4.5. Summary of the Results
In this section we compare four occupancy prediction algorithms, all trained using the same training set described at the beginning of
Section 3.
Figure 8 shows the realizations of occupancy predictions can be applied to the corresponding test set. Ideally, we can increase temperature set point when less occupants will be present in the room. As expected, we notice higher temperature set points are achieved corresponding to a larger tolerance index, as we are studying a summer cooling case in this paper.
Table 5 summarizes the achieved numerical performance and accuracy comparison for the three algorithms. Generally speaking, both EM and Uncertain basis methods can provide reliable predictions with just a few historical data points. The GSPS method meanwhile, requires many more points to build a reliable model. Additionally, GSPS and Uncertain basis methods achieve a higher accuracy, while the EM method provides a degraded prediction result. Each method may find its own suitable application scenarios depending on the accuracy requirement and data structure.
It should be remarked that, although some mismatches exist for non-zero jumps in
Figure 5a,
Figure 6 and
Figure 7c, all prediction algorithms track the 0 base line (non-occupied status) perfectly. Therefore, all prediction techniques are effective for identifying empty rooms, with an over 90 percent accuracy rate. Moreover, the accuracy conditions we set are extremely restrictive. In other words, the accuracy is said to be satisfied only when the estimated number of occupants is exactly the same as the real measurement. So in this case, the accuracy is void if the estimated number is 13 while actual number is 12.
Furthermore, the obtained occupancy status is successfully applied into the temperature set algorithm which dominates energy consumption in building climate systems. In this final experiment, we applied the designed temperature setpoints into two different algorithms - basic control and MPC (designed in
Section 2), and compare their energy consumption. The building thermal zone model we picked has also been introduced in
Section 2. The detailed energy consumption data of the simulation has been given in
Table 6. These control tests complete our occupancy-based control framework, which showcases up to 20% energy saving benefits via the proposed corresponding control framework.
5. Conclusions and Future Work
In this paper, we propose three different occupancy prediction methods for demand-based HVAC control. All three proposed short-term stochastic modeling methods, GSPS, EM and uncertain basis, achieved more than 70% accuracy in the experimental studies. Furthermore, we have designed a novel temperature set algorithm to correctly assign temperature set points based on the instantaneous occupancy information. To complement the occupancy-based framework, we have integrated the temperature set point naturally into the MPC algorithm. Finally, detailed comparisons are provided for energy consumptions with various occupancy estimation algorithms and without any occupancy information. This paper delivered a novel end-to-end solution, which connects a reliable stochastic occupancy modeling study with the occupancy-based control design. Consequently, we have seen up to 20% energy saving by integrating the proposed technique into two standard HVAC control strategies.
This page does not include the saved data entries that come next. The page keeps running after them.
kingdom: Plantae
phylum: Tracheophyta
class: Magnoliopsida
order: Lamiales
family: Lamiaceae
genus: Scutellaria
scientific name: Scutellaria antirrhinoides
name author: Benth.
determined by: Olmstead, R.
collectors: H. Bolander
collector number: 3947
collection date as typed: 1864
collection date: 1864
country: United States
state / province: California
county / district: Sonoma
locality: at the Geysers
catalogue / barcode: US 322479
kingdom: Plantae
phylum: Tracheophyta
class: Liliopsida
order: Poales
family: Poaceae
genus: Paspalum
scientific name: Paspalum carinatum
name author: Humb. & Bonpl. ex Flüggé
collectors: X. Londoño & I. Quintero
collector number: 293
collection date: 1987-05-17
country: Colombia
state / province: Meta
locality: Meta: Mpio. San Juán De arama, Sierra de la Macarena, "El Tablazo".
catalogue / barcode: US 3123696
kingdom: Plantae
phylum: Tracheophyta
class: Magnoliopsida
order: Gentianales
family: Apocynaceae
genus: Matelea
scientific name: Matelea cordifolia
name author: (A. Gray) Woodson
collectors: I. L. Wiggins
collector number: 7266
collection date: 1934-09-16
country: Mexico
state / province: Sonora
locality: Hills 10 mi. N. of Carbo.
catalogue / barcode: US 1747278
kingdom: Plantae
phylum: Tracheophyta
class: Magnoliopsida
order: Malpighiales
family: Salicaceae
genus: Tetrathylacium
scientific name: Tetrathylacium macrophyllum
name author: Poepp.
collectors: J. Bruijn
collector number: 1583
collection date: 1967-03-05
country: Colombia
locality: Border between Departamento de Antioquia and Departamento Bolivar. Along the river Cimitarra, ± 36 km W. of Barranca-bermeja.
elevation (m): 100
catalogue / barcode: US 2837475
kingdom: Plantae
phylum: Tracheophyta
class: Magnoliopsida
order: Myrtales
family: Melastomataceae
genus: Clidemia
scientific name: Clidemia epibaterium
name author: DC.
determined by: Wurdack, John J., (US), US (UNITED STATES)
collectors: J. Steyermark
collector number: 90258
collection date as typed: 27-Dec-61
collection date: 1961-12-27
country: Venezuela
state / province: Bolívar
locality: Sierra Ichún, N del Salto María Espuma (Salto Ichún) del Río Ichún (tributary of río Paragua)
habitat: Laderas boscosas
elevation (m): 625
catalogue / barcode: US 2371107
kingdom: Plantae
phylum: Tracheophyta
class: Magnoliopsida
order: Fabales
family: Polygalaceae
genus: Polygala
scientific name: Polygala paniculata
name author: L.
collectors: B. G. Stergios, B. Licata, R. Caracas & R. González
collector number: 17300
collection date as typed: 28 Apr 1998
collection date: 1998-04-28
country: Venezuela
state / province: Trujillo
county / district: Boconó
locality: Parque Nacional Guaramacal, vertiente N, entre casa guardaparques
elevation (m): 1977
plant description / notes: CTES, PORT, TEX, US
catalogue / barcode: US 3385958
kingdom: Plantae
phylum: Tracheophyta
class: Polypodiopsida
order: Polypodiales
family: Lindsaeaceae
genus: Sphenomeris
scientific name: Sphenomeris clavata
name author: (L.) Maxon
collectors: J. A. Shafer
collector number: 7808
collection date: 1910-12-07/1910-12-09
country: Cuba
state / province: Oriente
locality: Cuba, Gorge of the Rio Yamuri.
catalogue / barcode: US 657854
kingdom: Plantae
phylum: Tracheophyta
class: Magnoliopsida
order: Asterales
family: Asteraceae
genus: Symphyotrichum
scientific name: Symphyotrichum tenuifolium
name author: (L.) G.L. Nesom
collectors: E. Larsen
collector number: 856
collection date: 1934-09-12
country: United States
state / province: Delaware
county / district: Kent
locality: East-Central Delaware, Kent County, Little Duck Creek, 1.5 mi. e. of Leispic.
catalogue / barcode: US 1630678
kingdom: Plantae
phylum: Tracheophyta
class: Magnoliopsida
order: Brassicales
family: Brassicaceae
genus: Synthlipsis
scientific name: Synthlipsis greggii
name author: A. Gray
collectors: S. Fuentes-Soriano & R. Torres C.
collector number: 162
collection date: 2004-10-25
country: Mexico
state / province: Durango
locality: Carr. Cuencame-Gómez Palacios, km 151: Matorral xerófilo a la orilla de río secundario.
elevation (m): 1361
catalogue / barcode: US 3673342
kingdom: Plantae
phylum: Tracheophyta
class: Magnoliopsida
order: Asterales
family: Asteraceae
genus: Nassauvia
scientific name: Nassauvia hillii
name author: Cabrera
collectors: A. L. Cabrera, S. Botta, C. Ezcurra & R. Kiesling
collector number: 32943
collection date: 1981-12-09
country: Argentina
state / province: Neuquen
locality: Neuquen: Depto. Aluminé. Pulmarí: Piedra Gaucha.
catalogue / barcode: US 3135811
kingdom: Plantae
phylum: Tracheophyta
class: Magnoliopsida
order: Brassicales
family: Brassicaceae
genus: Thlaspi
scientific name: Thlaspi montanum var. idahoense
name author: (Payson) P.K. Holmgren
A great number of increasingly complex models are being developed for HVAC systems. However, the limited number of implementations of such models in demand-based control and the lack of occupants’ effects limits their ability to improve efficiency while guaranteeing a comfortable temperature environment in buildings. Our near future work will involve detailed internal heat gain subject to different occupancy situations and various application scenarios, particularly the hot topic of building-to-grid integration. Another interested direction is to perform the sensitivity analysis for changing the set point. Basically, to answer the question, when is the best time to change the set-point; and how long/much will the electricity consumption reflect the change. This knowledge is critical for doing demand-response using buildings.